== Problem to solve ==
Report every line below that contains the string "application", copying each such line in full. Case counts, so a line qualifies only if its letters match in case as well.

== Data to examine ==
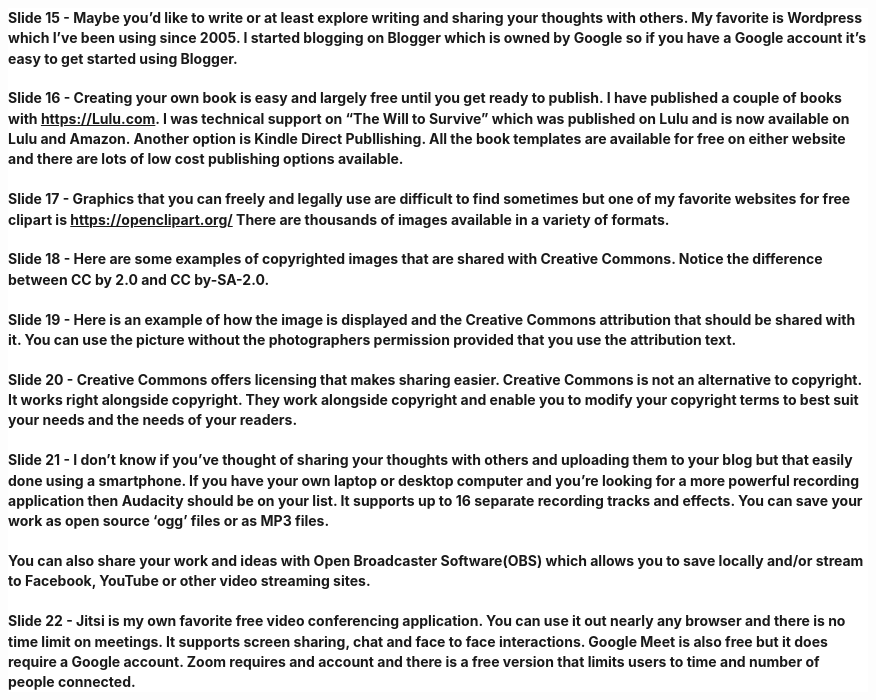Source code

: #### Slide 15 - Maybe you’d like to write or at least explore writing and sharing your thoughts with others. My favorite is Wordpress which I’ve been using since 2005. I started blogging on Blogger which is owned by Google so if you have a Google account it’s easy to get started using Blogger. 

#### Slide 16 - Creating your own book is easy and largely free until you get ready to publish. I have published a couple of books with https://Lulu.com. I was technical support on “The Will to Survive” which was published on Lulu and is now available on Lulu and Amazon. Another option is Kindle Direct Publlishing. All the book templates are available for free on either website and there are lots of low cost publishing options available. 

#### Slide 17 - Graphics that you can freely and legally use are difficult to find sometimes but one of my favorite websites for free clipart is https://openclipart.org/ There are thousands of images available in a variety of formats. 

#### Slide 18 - Here are some examples of copyrighted images that are shared with Creative Commons. Notice the difference between CC by 2.0 and CC by-SA-2.0. 

#### Slide 19 - Here is an example of how the image is displayed and the Creative Commons attribution that should be shared with it. You can use the picture without the photographers permission provided that you use the attribution text. 

#### Slide 20 - Creative Commons offers licensing that makes sharing easier. Creative Commons is not an alternative to copyright. It works right alongside copyright. They work alongside copyright and enable you to modify your copyright terms to best suit your needs and the needs of your readers. 

#### Slide 21 - I don’t know if you’ve thought of sharing your thoughts with others and uploading them to your blog but that easily done using a smartphone. If you have your own laptop or desktop computer and you’re looking for a more powerful recording application then Audacity should be on your list. It supports up to 16 separate recording tracks and effects. You can save your work as open source ‘ogg’ files or as MP3 files. 

#### You can also share your work and ideas with Open Broadcaster Software(OBS) which allows you to save locally and/or stream to Facebook, YouTube or other video streaming sites. 

#### Slide 22 - Jitsi is my own favorite free video conferencing application. You can use it out nearly any browser and there is no time limit on meetings. It supports screen sharing, chat and face to face interactions. Google Meet is also free but it does require a Google account. Zoom requires and account and there is a free version that limits users to time and number of people connected. 
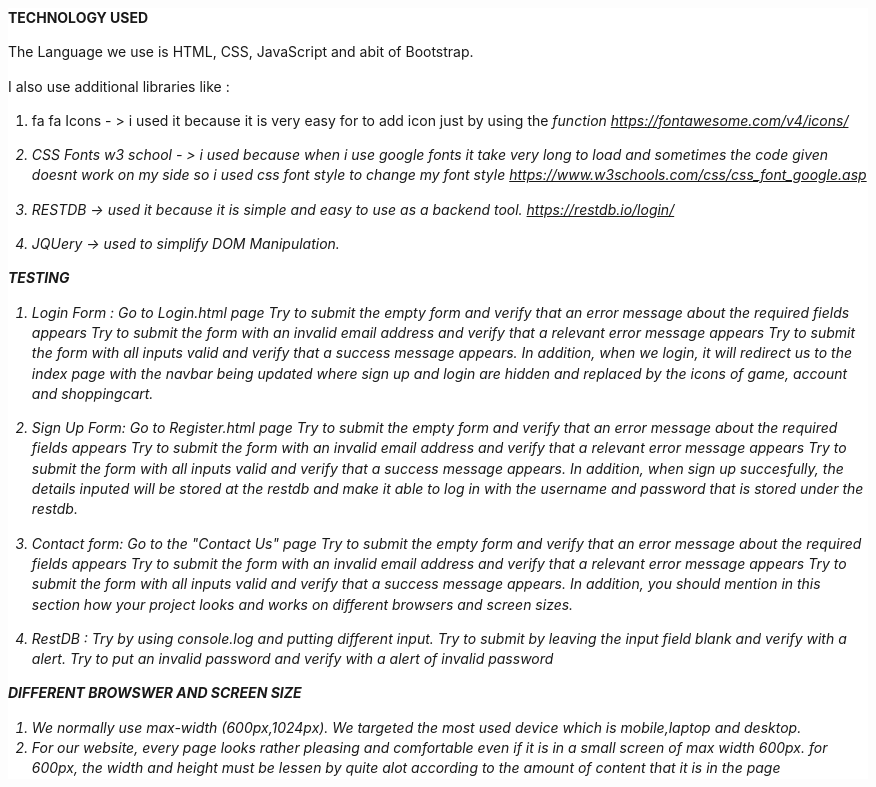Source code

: **TECHNOLOGY USED**

The Language we use is HTML, CSS, JavaScript and abit of Bootstrap.  

I also use additional libraries like : 
1. fa fa Icons - > i used it because it is very easy for to add icon just by using the <i class=""> function
 https://fontawesome.com/v4/icons/

2. CSS Fonts w3 school - > i used  because when i use google fonts it take very long to load and sometimes the code given doesnt work on my side so i used css font style to change my font style 
 https://www.w3schools.com/css/css_font_google.asp 

3. RESTDB -> used it because it is simple and easy to use as a backend tool. 
https://restdb.io/login/

4. JQUery -> used to simplify DOM Manipulation. 


**TESTING** 

1. Login Form : 
Go to Login.html page 
Try to submit the empty form and verify that an error message about the required fields appears
Try to submit the form with an invalid email address and verify that a relevant error message appears
Try to submit the form with all inputs valid and verify that a success message appears.
In addition, when we login, it will redirect us to the index page with the navbar being updated where sign up and login are hidden and replaced by the icons of game, account and shoppingcart. 

2. Sign Up Form:
Go to Register.html page 
Try to submit the empty form and verify that an error message about the required fields appears
Try to submit the form with an invalid email address and verify that a relevant error message appears
Try to submit the form with all inputs valid and verify that a success message appears.
In addition, when sign up succesfully, the details inputed will be stored at the restdb and make it able to log in with the username and password that is stored under the restdb. 

3. Contact form:
Go to the "Contact Us" page
Try to submit the empty form and verify that an error message about the required fields appears
Try to submit the form with an invalid email address and verify that a relevant error message appears
Try to submit the form with all inputs valid and verify that a success message appears.
In addition, you should mention in this section how your project looks and works on different browsers and screen sizes.

4. RestDB :
Try by using console.log and putting different input.
Try to submit by leaving the input field blank and verify with a alert. 
Try to put an invalid password and verify with a alert of invalid password 



**DIFFERENT BROWSWER AND SCREEN SIZE**

1. We normally use max-width (600px,1024px). We targeted the most used device which is mobile,laptop and desktop. 
2. For our website, every page looks rather pleasing and comfortable even if it is in a small screen of max width 600px. for 600px, the width and height must be lessen by quite alot according to the amount of content that it is in the page 

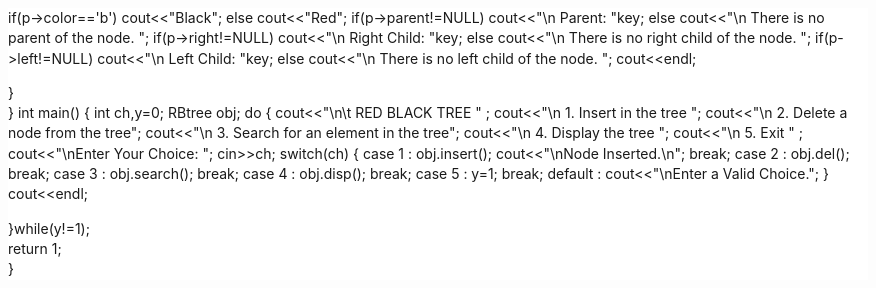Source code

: if(p->color=='b')
cout<<"Black";
else
cout<<"Red";
if(p->parent!=NULL)
cout<<"\n Parent: "<parent->key;
else
cout<<"\n There is no parent of the node. ";
if(p->right!=NULL)
cout<<"\n Right Child: "<right->key;
else
cout<<"\n There is no right child of the node. ";
if(p->left!=NULL)
cout<<"\n Left Child: "<left->key;
else
cout<<"\n There is no left child of the node. ";
cout<<endl;

 }<br>
}
int main()
{ int ch,y=0;
RBtree obj;
do
{
cout<<"\n\t RED BLACK TREE " ;
cout<<"\n 1. Insert in the tree ";
cout<<"\n 2. Delete a node from the tree";
cout<<"\n 3. Search for an element in the tree";
cout<<"\n 4. Display the tree ";
cout<<"\n 5. Exit " ;
cout<<"\nEnter Your Choice: ";
cin>>ch;
switch(ch)
{
case 1 : obj.insert();
cout<<"\nNode Inserted.\n";
break;
case 2 : obj.del();
break;
case 3 : obj.search();
break;
case 4 : obj.disp();
break;
case 5 : y=1;
break;
default : cout<<"\nEnter a Valid Choice.";
}
cout<<endl;

}while(y!=1);<br>
return 1;<br>
}






  
  
  
 
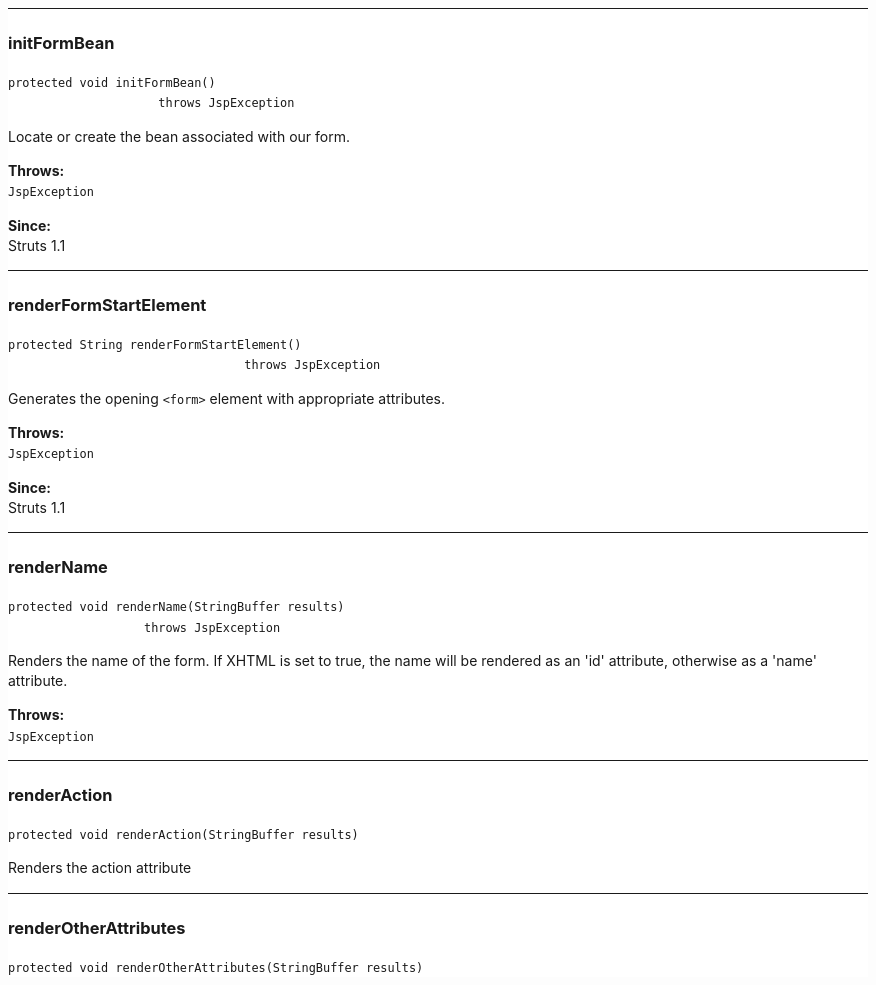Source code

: ------------------------------------------------------------------------

### initFormBean

    protected void initFormBean()
                         throws JspException

Locate or create the bean associated with our form.

**Throws:**  
`JspException`

**Since:**  
Struts 1.1

------------------------------------------------------------------------

### renderFormStartElement

    protected String renderFormStartElement()
                                     throws JspException

Generates the opening `<form>` element with appropriate attributes.

**Throws:**  
`JspException`

**Since:**  
Struts 1.1

------------------------------------------------------------------------

### renderName

    protected void renderName(StringBuffer results)
                       throws JspException

Renders the name of the form. If XHTML is set to true, the name will be rendered as an 'id' attribute, otherwise as a 'name' attribute.

**Throws:**  
`JspException`

------------------------------------------------------------------------

### renderAction

    protected void renderAction(StringBuffer results)

Renders the action attribute

------------------------------------------------------------------------

### renderOtherAttributes

    protected void renderOtherAttributes(StringBuffer results)
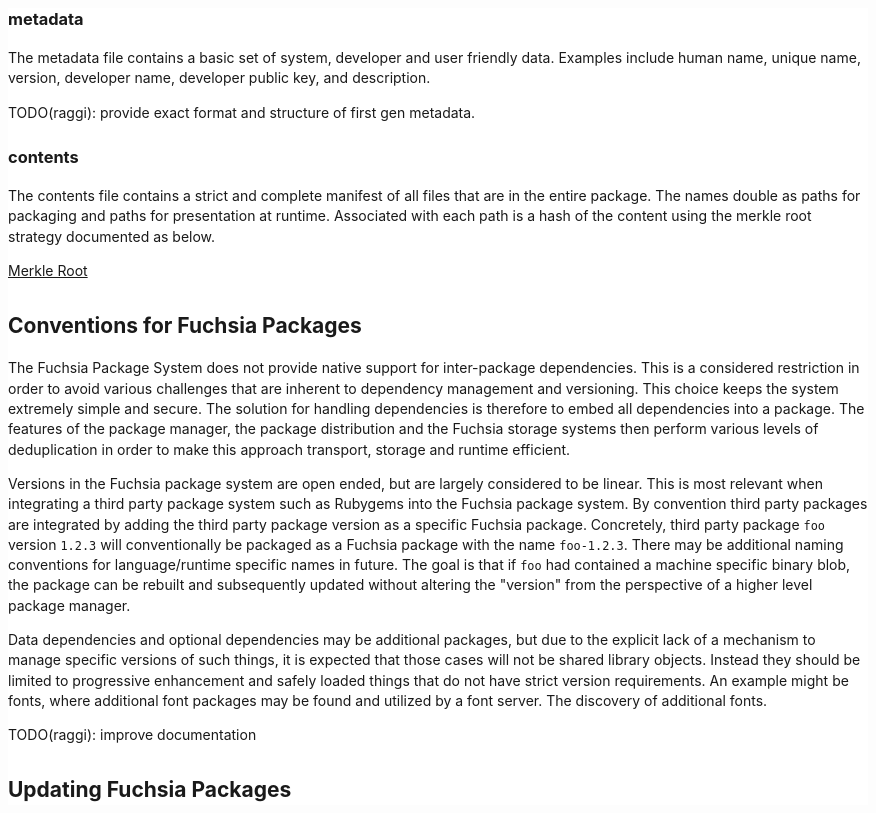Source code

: ### metadata

The metadata file contains a basic set of system, developer and user friendly
data. Examples include human name, unique name, version, developer name,
developer public key, and description.

TODO(raggi): provide exact format and structure of first gen metadata.

### contents

The contents file contains a strict and complete manifest of all files that
are in the entire package. The names double as paths for packaging and paths
for presentation at runtime. Associated with each path is a hash of the
content using the merkle root strategy documented as below.

[Merkle Root](/docs/concepts/packages/merkleroot.md)


## Conventions for Fuchsia Packages

The Fuchsia Package System does not provide native support for inter-package
dependencies. This is a considered restriction in order to avoid various
challenges that are inherent to dependency management and versioning. This
choice keeps the system extremely simple and secure. The solution for handling
dependencies is therefore to embed all dependencies into a package. The
features of the package manager, the package distribution and the Fuchsia
storage systems then perform various levels of deduplication in order to make
this approach transport, storage and runtime efficient.

Versions in the Fuchsia package system are open ended, but are largely
considered to be linear. This is most relevant when integrating a third party
package system such as Rubygems into the Fuchsia package system. By convention
third party packages are integrated by adding the third party package version as
a specific Fuchsia package. Concretely, third party package `foo` version
`1.2.3` will conventionally be packaged as a Fuchsia package with the name
`foo-1.2.3`. There may be additional naming conventions for language/runtime
specific names in future. The goal is that if `foo` had contained a machine
specific binary blob, the package can be rebuilt and subsequently updated
without altering the "version" from the perspective of a higher level package
manager.

Data dependencies and optional dependencies may be additional packages, but due
to the explicit lack of a mechanism to manage specific versions of such things,
it is expected that those cases will not be shared library objects. Instead they
should be limited to progressive enhancement and safely loaded things that do
not have strict version requirements. An example might be fonts, where
additional font packages may be found and utilized by a font server. The
discovery of additional fonts.

TODO(raggi): improve documentation

## Updating Fuchsia Packages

== Answer section ==
#### Slide 21 - I don’t know if you’ve thought of sharing your thoughts with others and uploading them to your blog but that easily done using a smartphone. If you have your own laptop or desktop computer and you’re looking for a more powerful recording application then Audacity should be on your list. It supports up to 16 separate recording tracks and effects. You can save your work as open source ‘ogg’ files or as MP3 files. 
#### Slide 22 - Jitsi is my own favorite free video conferencing application. You can use it out nearly any browser and there is no time limit on meetings. It supports screen sharing, chat and face to face interactions. Google Meet is also free but it does require a Google account. Zoom requires and account and there is a free version that limits users to time and number of people connected. 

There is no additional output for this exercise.